◆ Instruction ◆
Return the stretch of the forum thread on fursona voices from "i don't really" through "nice thread idea!", copied word for word.

◆ Excerpt to read ◆
# What does your fursona's voice sound like ?



## mustelidcreature (Feb 11, 2018)

Does it sound just like your voice or is it different ?
I was thinking about this earlier and I'm curious.
Does your character have a "headcanon" voice ? If so,feel free to link it.
My fursona's voice sounds pretty much much like mine but deeper and with a more exaggerated accent. 
His accent is like a mix of a new york accent and an english accent if you're wondering.


----------



## Dongding (Feb 11, 2018)

I have never once thought about that... 3:


----------



## Massan Otter (Feb 11, 2018)

Quite clearly spoken west coast Scottish.  Not as genteel as Ivor Cutler, less guttural than a young Billy Connolly, but imagining a mid point between these two examples should get you there.


----------



## Pompadork (Feb 11, 2018)

So hard to pick! Im super torn between a bunch of voices for Axxe because I don't think he'd sound super over the top cartoony but at the same time a specific kind of vaguely normal voice? I think I kind of like Andy from Mission Hill for him as of right now at least.





On the other hand Lil Darlin is DEFINITELY Leland from Doctor Tran. It is law.

__
		https://did%3D926a4526f111bfe64eeaf546047e72ead52ce661%3Bid%3D136802373288%3Bkey%3Dnpa3q9n9pr8Q_NLyRNwduQ%3Bname%3Dtrohmosexual


----------



## Barley the Slothbat (Feb 11, 2018)

I think my 'sona would sound like SonReal


----------



## Ginza (Feb 11, 2018)

Of all my characters, my fursona's voice is probably the most uninteresting. He essentially has my voice, except the male version- if that makes sense. His voice is very particular and hard to describe, but this comes fairly close 

vvv


----------



## lupi900 (Feb 11, 2018)

Mine can speak english 90% of the time with really odd accent. Because of mouth anatomy differences. Then switches to her native tounge.


----------



## Matt the Terrier (Feb 11, 2018)

Both of my fursonas have my voice, although Matt the Terrier's might be a little higher pitched than what my normal voice would sound like, seeing as he's a small dog. If I was going to have a celebrity voice Matt the Terrier though, it would probably be comedian Bill Engvall.


----------



## PlusThirtyOne (Feb 11, 2018)

i don't really have one pers se but back when i did his "canon" voice was a bit like Bobby from Bobby's World.
When i was a kid i imitated that voice pretty well and used it to voice a few characters. The kids i baby sat as a teenager LOVED that voice so i did it all the time around the time i actually had a "fursona".


----------



## backpawscratcher (Feb 11, 2018)

Oh, nice thread idea!

BackPaw has a very deep gruff voice, almost guttural.  He grunts his words mostly.  He likes to sing too, although the results are somewhat patchy.


----------



## pupsicle-c (Feb 11, 2018)

✧・I feel like Sugar would have a really playful, bouncy voice, like Kate Micucci or Kristen Schaal !!・✧


----------



## Inkblooded (Feb 11, 2018)

(Saved data entries)
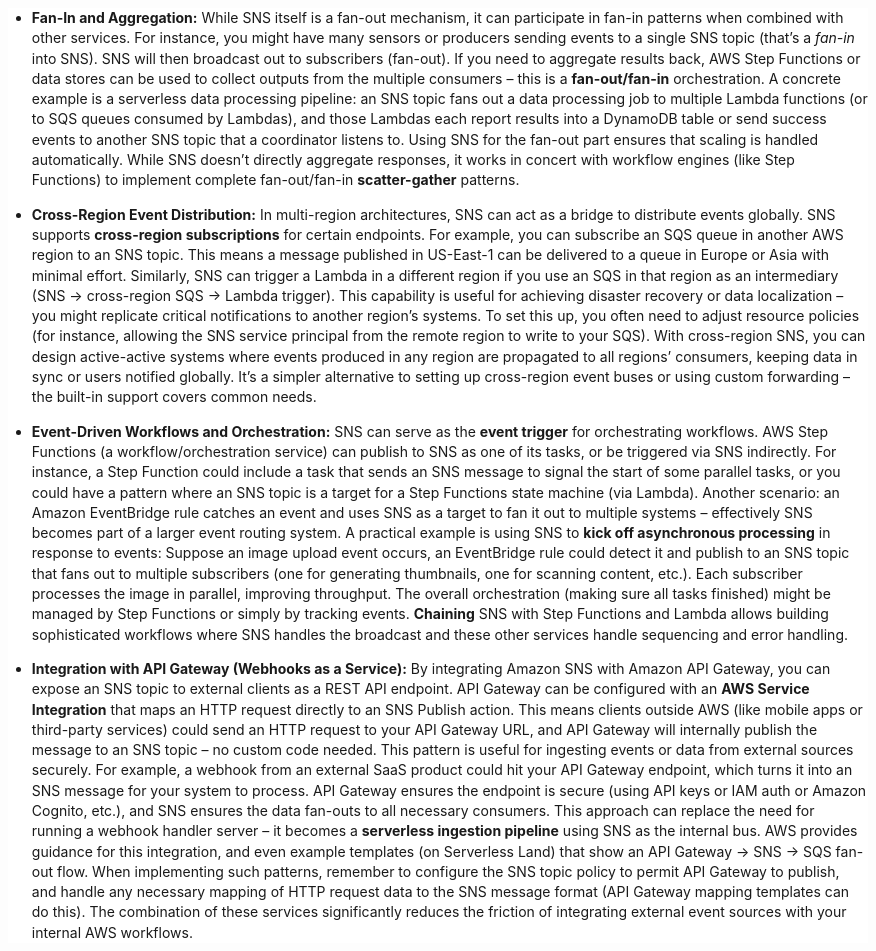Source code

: * **Fan-In and Aggregation:** While SNS itself is a fan-out mechanism, it can participate in fan-in patterns when combined with other services. For instance, you might have many sensors or producers sending events to a single SNS topic (that’s a *fan-in* into SNS). SNS will then broadcast out to subscribers (fan-out). If you need to aggregate results back, AWS Step Functions or data stores can be used to collect outputs from the multiple consumers – this is a **fan-out/fan-in** orchestration. A concrete example is a serverless data processing pipeline: an SNS topic fans out a data processing job to multiple Lambda functions (or to SQS queues consumed by Lambdas), and those Lambdas each report results into a DynamoDB table or send success events to another SNS topic that a coordinator listens to. Using SNS for the fan-out part ensures that scaling is handled automatically. While SNS doesn’t directly aggregate responses, it works in concert with workflow engines (like Step Functions) to implement complete fan-out/fan-in **scatter-gather** patterns.

* **Cross-Region Event Distribution:** In multi-region architectures, SNS can act as a bridge to distribute events globally. SNS supports **cross-region subscriptions** for certain endpoints. For example, you can subscribe an SQS queue in another AWS region to an SNS topic. This means a message published in US-East-1 can be delivered to a queue in Europe or Asia with minimal effort. Similarly, SNS can trigger a Lambda in a different region if you use an SQS in that region as an intermediary (SNS -> cross-region SQS -> Lambda trigger). This capability is useful for achieving disaster recovery or data localization – you might replicate critical notifications to another region’s systems. To set this up, you often need to adjust resource policies (for instance, allowing the SNS service principal from the remote region to write to your SQS). With cross-region SNS, you can design active-active systems where events produced in any region are propagated to all regions’ consumers, keeping data in sync or users notified globally. It’s a simpler alternative to setting up cross-region event buses or using custom forwarding – the built-in support covers common needs.

* **Event-Driven Workflows and Orchestration:** SNS can serve as the **event trigger** for orchestrating workflows. AWS Step Functions (a workflow/orchestration service) can publish to SNS as one of its tasks, or be triggered via SNS indirectly. For instance, a Step Function could include a task that sends an SNS message to signal the start of some parallel tasks, or you could have a pattern where an SNS topic is a target for a Step Functions state machine (via Lambda). Another scenario: an Amazon EventBridge rule catches an event and uses SNS as a target to fan it out to multiple systems – effectively SNS becomes part of a larger event routing system. A practical example is using SNS to **kick off asynchronous processing** in response to events: Suppose an image upload event occurs, an EventBridge rule could detect it and publish to an SNS topic that fans out to multiple subscribers (one for generating thumbnails, one for scanning content, etc.). Each subscriber processes the image in parallel, improving throughput. The overall orchestration (making sure all tasks finished) might be managed by Step Functions or simply by tracking events. **Chaining** SNS with Step Functions and Lambda allows building sophisticated workflows where SNS handles the broadcast and these other services handle sequencing and error handling.

* **Integration with API Gateway (Webhooks as a Service):** By integrating Amazon SNS with Amazon API Gateway, you can expose an SNS topic to external clients as a REST API endpoint. API Gateway can be configured with an **AWS Service Integration** that maps an HTTP request directly to an SNS Publish action. This means clients outside AWS (like mobile apps or third-party services) could send an HTTP request to your API Gateway URL, and API Gateway will internally publish the message to an SNS topic – no custom code needed. This pattern is useful for ingesting events or data from external sources securely. For example, a webhook from an external SaaS product could hit your API Gateway endpoint, which turns it into an SNS message for your system to process. API Gateway ensures the endpoint is secure (using API keys or IAM auth or Amazon Cognito, etc.), and SNS ensures the data fan-outs to all necessary consumers. This approach can replace the need for running a webhook handler server – it becomes a **serverless ingestion pipeline** using SNS as the internal bus. AWS provides guidance for this integration, and even example templates (on Serverless Land) that show an API Gateway -> SNS -> SQS fan-out flow. When implementing such patterns, remember to configure the SNS topic policy to permit API Gateway to publish, and handle any necessary mapping of HTTP request data to the SNS message format (API Gateway mapping templates can do this). The combination of these services significantly reduces the friction of integrating external event sources with your internal AWS workflows.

◆ Answer space ◆
i don't really have one pers se but back when i did his "canon" voice was a bit like Bobby from Bobby's World.
When i was a kid i imitated that voice pretty well and used it to voice a few characters. The kids i baby sat as a teenager LOVED that voice so i did it all the time around the time i actually had a "fursona".


----------



## backpawscratcher (Feb 11, 2018)

Oh, nice thread idea!